Dominican "vitamins" & "hot diggety dog" (1906, again)

Bapopik at AOL.COM Bapopik at AOL.COM
Tue Feb 22 21:51:03 UTC 2005


Greetings from Casa de Campo in the Dominican Republic. There are several restaurants at the resort here, but they serve Italian, Chinese, Mexican, and Japanese food...Dominicans seem pretty sure that they'll have the next pope.

DOMINICAN COFFEE--served here. It just means that it comes from here, not like Mexican coffee (with Kahlua).

DOMINICAN ROLL--Tuna, avocado, plantain, shrimp.

VITAMIN A--Rum.
VITAMIN B--Beer.
VITAMIN C--Coke (soft drink).


HOT DIGGETY DOG--I found "hot diggety (dog)" in Winsor McCay's "Dreams of the Rarebit Fiend" in the NY Evening Telegram, 20 September 1906. I had spent several weeks going through all of McCay the old-fashioned way. I mentioned that here at least twice. No one remembers? No one checks the archives?

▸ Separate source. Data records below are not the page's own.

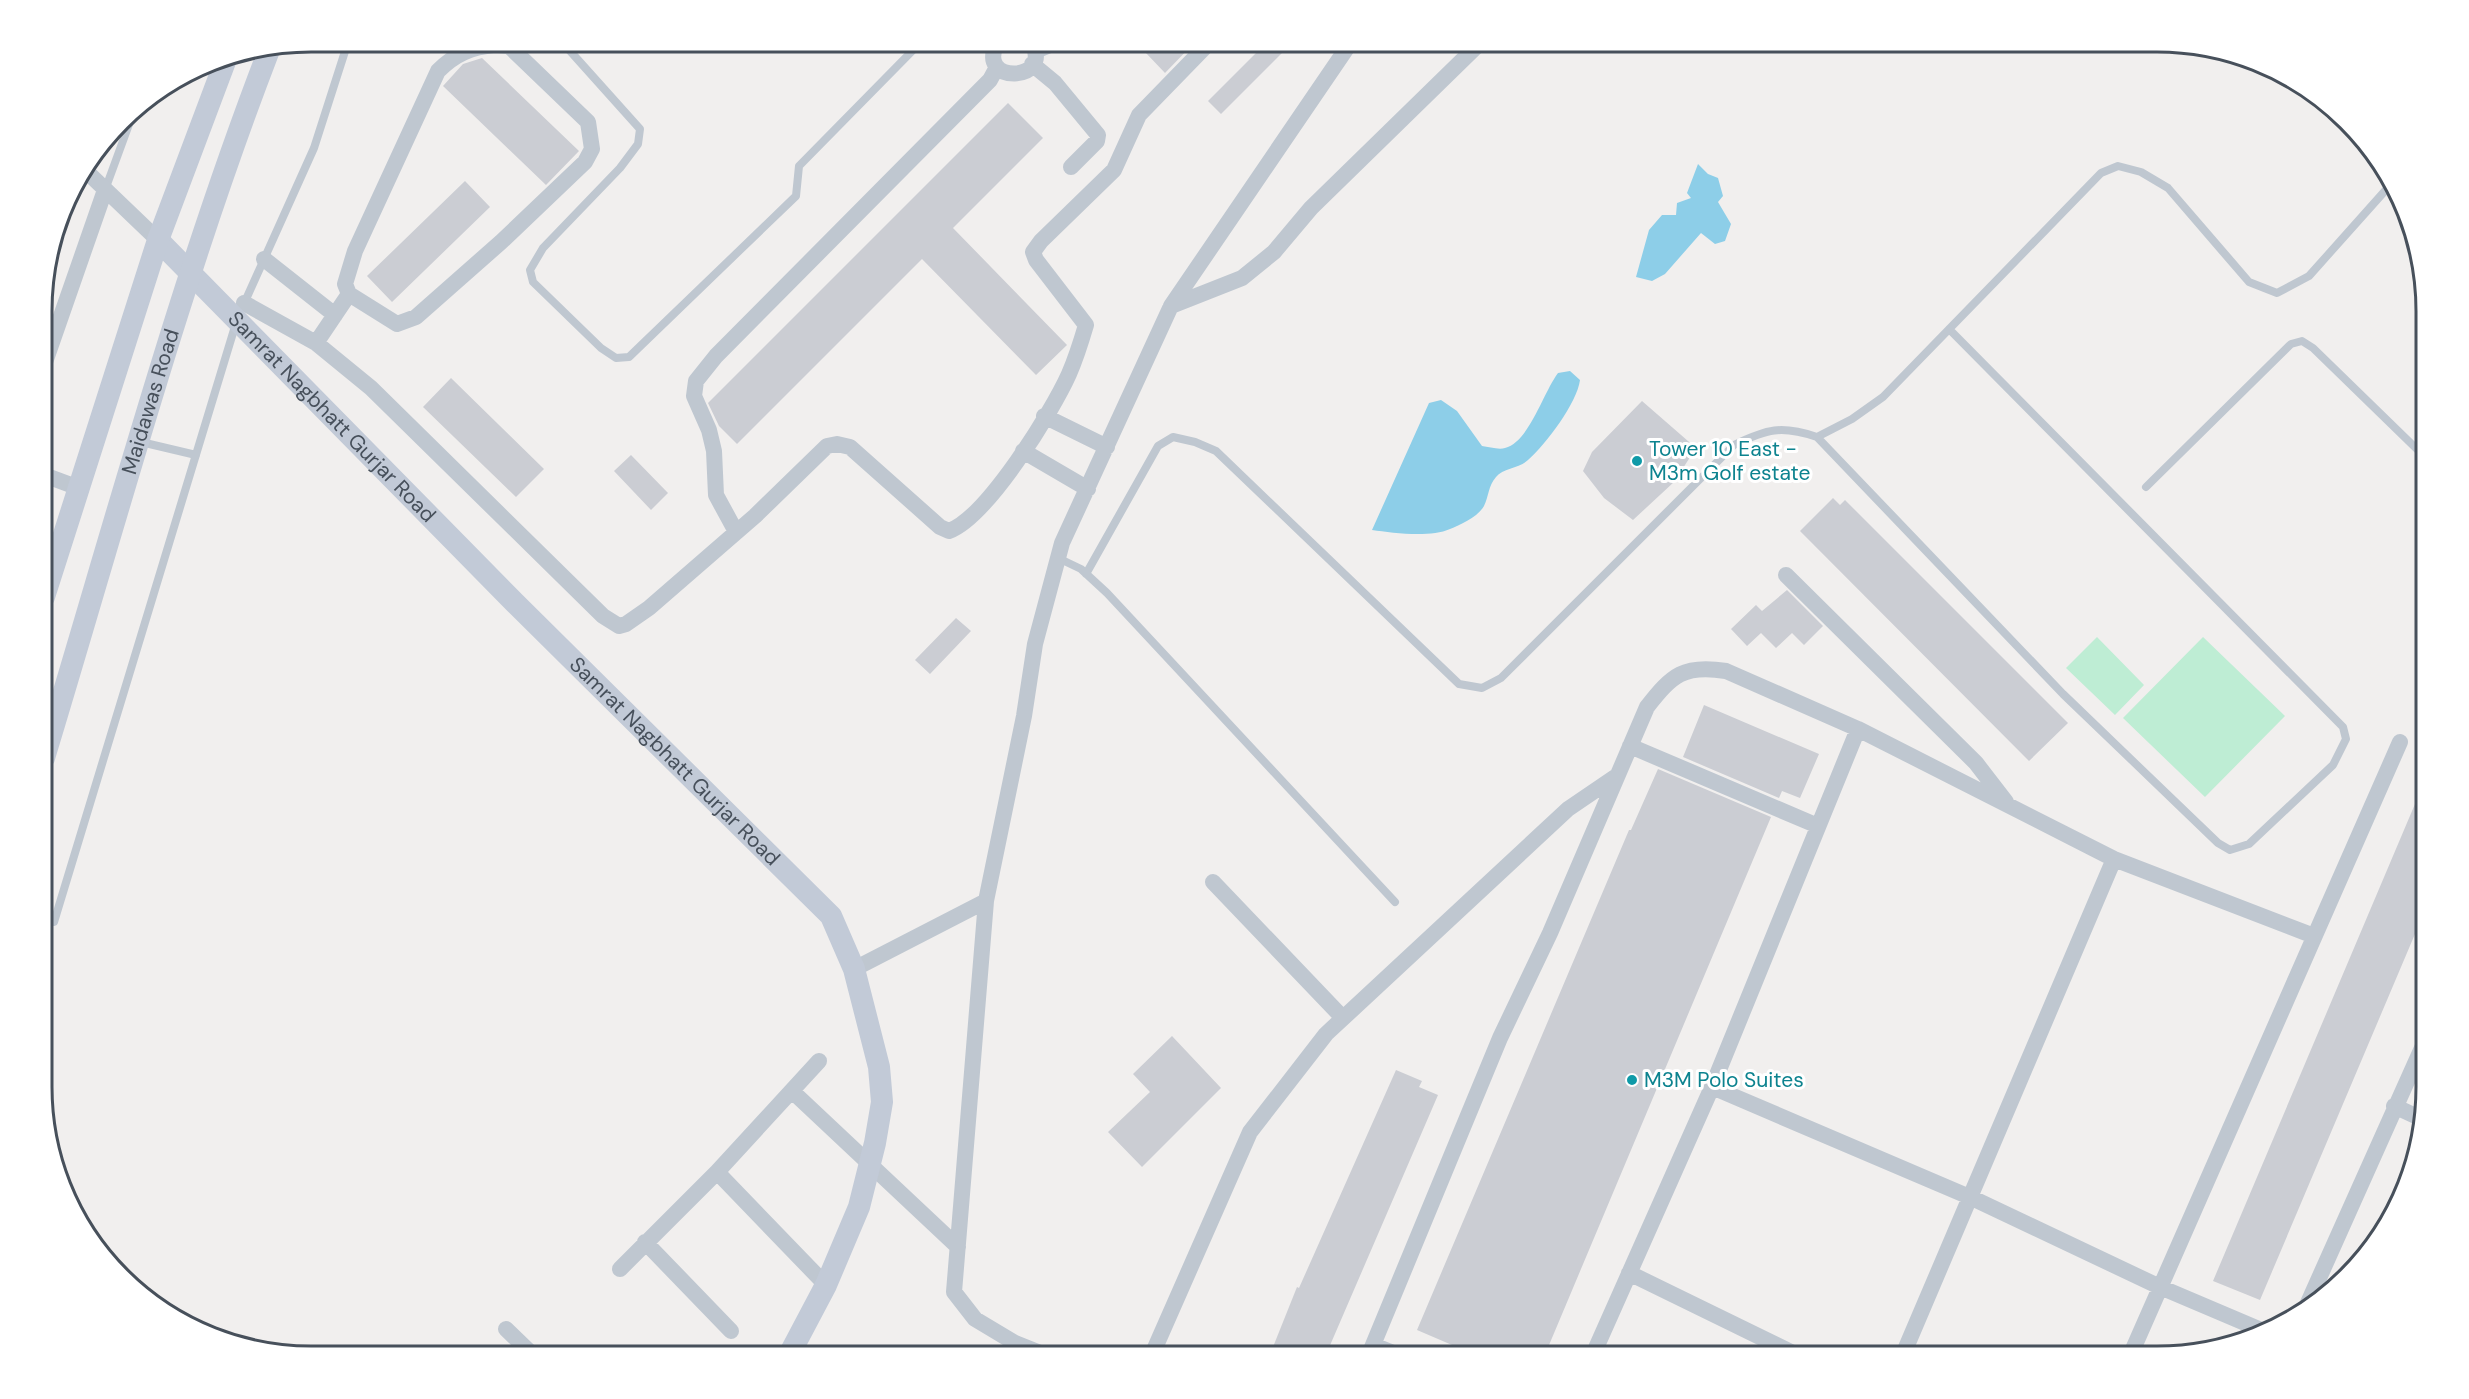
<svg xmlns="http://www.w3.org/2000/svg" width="2469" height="1399" viewBox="0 0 2469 1399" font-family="'DM Sans',sans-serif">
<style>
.green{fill:#beedd4}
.water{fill:#8dcee8}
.building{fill:#cbcdd3}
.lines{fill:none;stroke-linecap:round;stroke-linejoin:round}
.lane{stroke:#bfc7d0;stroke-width:8}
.street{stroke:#bfc7d0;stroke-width:16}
.secondary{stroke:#c2cad7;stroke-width:22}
.culture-dot{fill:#0f9aa8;stroke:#fff;stroke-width:2}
.labels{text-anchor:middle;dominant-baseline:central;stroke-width:6;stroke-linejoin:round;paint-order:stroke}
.street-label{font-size:21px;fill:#47505b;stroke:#fff}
.culture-label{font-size:21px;fill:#0d838f;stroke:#fff;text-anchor:start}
.rim{fill:none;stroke:#47505b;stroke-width:3}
</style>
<rect width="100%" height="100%" fill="#f1efee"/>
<!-- green -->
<path class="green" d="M 2097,637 L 2144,685 L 2115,715 L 2066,668 Z
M 2203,637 L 2285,716 L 2205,797 L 2123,718 Z"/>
<!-- water -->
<path class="water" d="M 1698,164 L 1708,174 L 1718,178 L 1723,196 L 1718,202 L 1731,224 L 1725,241 L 1715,244 L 1701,233 L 1665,274 L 1652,281 L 1636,277 L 1649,230 L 1662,215 L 1676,215 L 1677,203 L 1691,198 L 1687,193 Z
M 1570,371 L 1580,380 C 1577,403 1546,444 1528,460 C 1520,468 1503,468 1496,477 C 1488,486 1489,496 1484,506 C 1478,517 1460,525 1450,529 C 1430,538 1393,533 1372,530 L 1429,403 L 1441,400 L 1457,411 L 1482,446 C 1489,447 1499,450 1505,448 C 1529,442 1543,393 1558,373 Z"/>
<!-- building -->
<path class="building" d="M 1155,42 L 1195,42 L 1165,73 L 1145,52 Z
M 1267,42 L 1293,42 L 1221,114 L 1208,101 Z
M 482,58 L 579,151 L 546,185 L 443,86 L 463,64 Z
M 1008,103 L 1043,138 L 953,228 L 1067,345 L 1036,375 L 922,259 L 737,444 L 719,426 L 708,403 Z
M 465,181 L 490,207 L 392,302 L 367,276 Z
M 451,378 L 544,469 L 516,497 L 423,407 Z
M 1642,401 L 1696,448 L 1674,482 L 1633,520 L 1604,498 L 1583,471 L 1592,452 Z
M 631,455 L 668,493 L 651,510 L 614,471 Z
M 1833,498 L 1840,505 L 1845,500 L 2068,723 L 2029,761 L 1800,531 Z
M 1787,590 L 1823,626 L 1804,645 L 1792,633 L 1776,648 L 1761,633 L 1747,646 L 1731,629 L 1756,605 L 1762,611 Z
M 956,618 L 971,631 L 930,674 L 915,660 Z
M 1704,705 L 1819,754 L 1800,798 L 1782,791 L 1779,798 L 1683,757 Z
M 1658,769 L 1771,817 L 1544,1357 L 1480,1357 L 1417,1330 L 1629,830 L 1631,830 Z
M 2426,778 L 2426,908 L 2260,1300 L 2213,1281 Z
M 1172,1036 L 1221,1088 L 1142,1167 L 1108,1132 L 1150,1092 L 1133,1074 Z
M 1396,1070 L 1422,1081 L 1419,1087 L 1438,1095 L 1325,1357 L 1269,1357 L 1297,1287 L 1299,1288 Z"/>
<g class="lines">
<!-- lane -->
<path class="lane" d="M 562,42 L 640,129 L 638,144 L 620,168 L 543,248 L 530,270 L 533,282 L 601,348 L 616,358 L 629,357 L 796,196 L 799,166 L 921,42
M 105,190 L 135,108
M 243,306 L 314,148 L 348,42
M 1817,437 L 2063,694 L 2218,843 L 2230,850 L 2249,844 L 2333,765 L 2346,739 L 2343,727 L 1949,329
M 141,442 L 196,455
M 2146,487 L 2291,344 L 2302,341 L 2313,348 L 2426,458
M 1058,558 L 1081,569 L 1107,593 L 1395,902
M 1086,574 L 1158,446 L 1173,437 L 1195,442 L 1216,451 L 1459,684 L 1482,688 L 1501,678 L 1734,445 C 1767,429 1781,425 1817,437 L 1852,419 L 1883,397 L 2101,173 L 2118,166 L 2141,172 L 2168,188 L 2249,282 L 2277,293 L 2309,276 L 2392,183
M 54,922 L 236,323"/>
<!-- street -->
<path class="street" d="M 998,42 C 973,85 1056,83 1031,42
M 495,45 L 509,46 L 588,122 L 592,149 L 585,162 L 501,242 L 416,317 L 397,324 L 349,294 L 345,284 L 355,251 L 438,71 C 455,54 471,47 495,45 Z
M 1035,51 L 1057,42
M 1032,64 L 1055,83 L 1098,135 L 1097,141 L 1071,167
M 86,171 L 158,240
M 264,259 L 335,315
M 244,303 L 316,343 L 371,388 L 603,616 L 619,626 L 626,624 L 649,608 L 755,516 L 827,446 L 837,444 L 850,447 L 940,527 L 949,531 C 987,517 1052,412 1069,374 C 1076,358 1081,342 1086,325 L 1036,260 L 1033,252 L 1041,241 L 1114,170 L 1139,115 L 1210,42
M 1171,306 L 1351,42
M 316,343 L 349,294
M 44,365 L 105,190
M 1044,416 L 1107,447
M 1023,451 L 1088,489
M 44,475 L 79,488
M 735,530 L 716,495 L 714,451 L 709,430 L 694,396 L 696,381 L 716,356 L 990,80 L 997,67
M 1786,575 L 1976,763 L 2006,802
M 1630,746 L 1818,826
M 1213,882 L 1343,1018
M 854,969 L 986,901
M 1712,1087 L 1972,1198 L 2160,1287 L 2266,1332
M 793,1092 L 958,1247
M 2394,1106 L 2422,1119
M 717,1172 L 826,1285
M 645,1242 L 731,1331
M 620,1269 L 717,1172 L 819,1061
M 1629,1273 L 1801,1357
M 2303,1314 L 2426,1039
M 506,1329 L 535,1357
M 1373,1345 L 1403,1357
M 2130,1356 L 2400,742
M 1050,1357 L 1015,1343 L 975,1319 L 954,1292 L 986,901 L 1024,716 L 1035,644 L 1062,543 L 1171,306 L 1242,278 L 1274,252 L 1311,208 L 1481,42
M 1151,1357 L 1250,1132 L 1326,1034 L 1568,809 L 1615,777
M 1368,1357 L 1500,1038 L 1550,933 L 1647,707 C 1672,675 1684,664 1726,671 L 1858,729 L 2114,859 L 2314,936
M 1592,1357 L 1712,1087 L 1858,729
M 1902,1357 L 2114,859"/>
<!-- secondary -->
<g class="secondary">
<path id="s1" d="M 158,240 L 515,603 L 831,916 L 854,969 L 879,1067 L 882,1102 L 875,1143 L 859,1207 L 826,1285 L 788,1357"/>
<path d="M 44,597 L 158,240 L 226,59"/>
<path id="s2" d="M 44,758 C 116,521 180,281 269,50"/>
</g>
</g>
<!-- markers -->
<g class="culture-dot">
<circle cx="1637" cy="461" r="6"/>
<circle cx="1632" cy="1080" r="6"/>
</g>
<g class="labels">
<!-- street labels -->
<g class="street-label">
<text stroke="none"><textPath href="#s2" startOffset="372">Maidawas Road</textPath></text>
<text stroke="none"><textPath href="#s1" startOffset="248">Samrat Nagbhatt Gurjar Road</textPath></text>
<text stroke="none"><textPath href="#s1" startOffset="734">Samrat Nagbhatt Gurjar Road</textPath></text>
</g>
<!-- culture labels -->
<g class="culture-label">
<text x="1649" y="449">Tower 10 East -<tspan x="1649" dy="24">M3m Golf estate</tspan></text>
<text x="1644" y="1080">M3M Polo Suites</text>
</g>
</g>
<!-- crop -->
<path d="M0 0H2469V1399H0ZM311 52H2157A259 259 0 0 1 2416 311V1087A259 259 0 0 1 2157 1346H311A259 259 0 0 1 52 1087V311A259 259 0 0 1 311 52Z" fill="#fff" fill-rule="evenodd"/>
<path class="rim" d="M311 52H2157A259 259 0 0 1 2416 311V1087A259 259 0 0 1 2157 1346H311A259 259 0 0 1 52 1087V311A259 259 0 0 1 311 52Z"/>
</svg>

Some old Harvard stuff that I'd posted, revisited:

YOU CAN ALWAYS TELL A HARVARD MAN, BUT YOU CAN'T TELL HIM MUCH--
5 March 1921
I remember I was told before entering college--by a graduate of Brown, I think it was--that no man could go to Harvard and stay there four years without becoming a snob. This man, like Arthur Train, cited the choice maxim, "You can always tell a Harvard man, but you can't tell him anything," as proof of his allegation. As a neophyte I was considerably impressed by this statement, but managed somehow to reserve my judgment and entered the Freshman class in 1916. In all this time I had heard nothing of the high intellectual standards which prevail at Harvard; the most I knew of the University was its supremacy in athletics (there had been a football victory about that time, I believe).


GENTLEMAN'S GRADE--
>From news on Friday, January 14, 1910
EXAMINATIONS AND INTELLECTUAL REFORM.
In a few days the feverish rush of work that always precedes the semi-annual examinations will commence; with many men it is already under way. The disturbance that examinations make in the routine of life of the majority of undergraduates is a measure of the scholastic apathy that intervenes; a quietness barely broken by hour examinations, tests, and theses. Interests athletic and social pursued to the exclusion of the purely intellectual are responsible for the unpopularity of examinations, and for the sentiment, often felt if not expressed, that "C is a gentleman's grade."


OH RINEHART!--
6 January 1914
The Graduate Student probably expected that the epithet which he applied to the CRIMSON would excite the ire of this "long-faced periodical." But if he will take "Oh, pueri!" to Mr. Copeland and "This is college life, this is" to someone who saw the Follies, we are sure that he will discover that we cried out, not against the "wholesome youthfulness" of the resurrected Rinehart episode, but rather in that very spirit of toleration and amusement that he has himself assumed.